Perl is at home in the world of "match this pattern in that file." Hitting set on a corpus of regex requirements is a Perl-shaped problem.
01
Read the family from stdin: each line a set, members space-separated. Perl's hash-of-hashes makes the count-by-element pattern a one-liner.
#!/usr/bin/perl
use strict;
use warnings;
my @family;
while (my $line = <STDIN>) {
chomp $line;
my %set = map { $_ => 1 } split /\s+/, $line;
push @family, \%set;
}
02
Greedy step: count, across all uncovered sets, how many each element hits. Pick the element with the highest count. This is the classic ln(n)-approximation, the same one as for set cover.
sub pick_best {
my @open = @_;
my %count;
for my $set (@open) {
$count{$_}++ for keys %$set;
}
my ($best) = sort { $count{$b} <=> $count{$a} } keys %count;
return $best;
}
03
Loop: while uncovered sets remain, pick the best element, add it to the hitting set, drop every set it hits.
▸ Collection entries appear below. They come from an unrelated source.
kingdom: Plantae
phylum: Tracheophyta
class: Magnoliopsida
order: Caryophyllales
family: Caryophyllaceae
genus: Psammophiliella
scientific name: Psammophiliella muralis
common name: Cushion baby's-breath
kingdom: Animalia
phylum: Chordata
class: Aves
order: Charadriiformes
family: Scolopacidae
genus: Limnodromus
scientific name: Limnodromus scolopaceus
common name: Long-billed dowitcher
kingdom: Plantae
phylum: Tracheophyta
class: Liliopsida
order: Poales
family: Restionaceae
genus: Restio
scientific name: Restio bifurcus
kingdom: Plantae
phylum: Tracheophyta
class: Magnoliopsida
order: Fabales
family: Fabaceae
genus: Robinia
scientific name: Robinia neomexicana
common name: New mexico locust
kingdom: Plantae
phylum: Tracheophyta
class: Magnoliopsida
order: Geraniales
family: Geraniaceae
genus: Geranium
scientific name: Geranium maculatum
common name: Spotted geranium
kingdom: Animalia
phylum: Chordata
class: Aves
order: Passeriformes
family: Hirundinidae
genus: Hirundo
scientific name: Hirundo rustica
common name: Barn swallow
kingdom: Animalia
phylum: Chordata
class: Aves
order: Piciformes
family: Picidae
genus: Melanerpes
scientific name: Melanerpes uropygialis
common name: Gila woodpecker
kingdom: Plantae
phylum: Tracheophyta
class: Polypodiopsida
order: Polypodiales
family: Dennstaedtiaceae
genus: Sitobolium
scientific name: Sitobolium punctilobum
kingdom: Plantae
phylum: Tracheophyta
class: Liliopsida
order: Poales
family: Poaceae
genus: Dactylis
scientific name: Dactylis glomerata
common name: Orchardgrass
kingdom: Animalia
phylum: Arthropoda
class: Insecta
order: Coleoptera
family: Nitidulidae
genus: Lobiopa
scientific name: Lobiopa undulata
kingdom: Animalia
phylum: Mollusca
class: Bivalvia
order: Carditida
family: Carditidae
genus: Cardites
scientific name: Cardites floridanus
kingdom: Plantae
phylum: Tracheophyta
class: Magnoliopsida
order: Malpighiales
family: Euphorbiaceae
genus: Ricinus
Print the running cover.
my @open = @family;
my @hit;
while (@open) {
my $e = pick_best(@open);
last unless defined $e;
push @hit, $e;
@open = grep { !exists $_->{$e} } @open;
}
print "hitting set: @hit\n";
04
Drive it on a small example. The output is a set of elements that touches every input set — within an ln(n) factor of the minimum.
$ echo 'a b c
b d
c e
a e' | perl hitting.pl
hitting set: a b c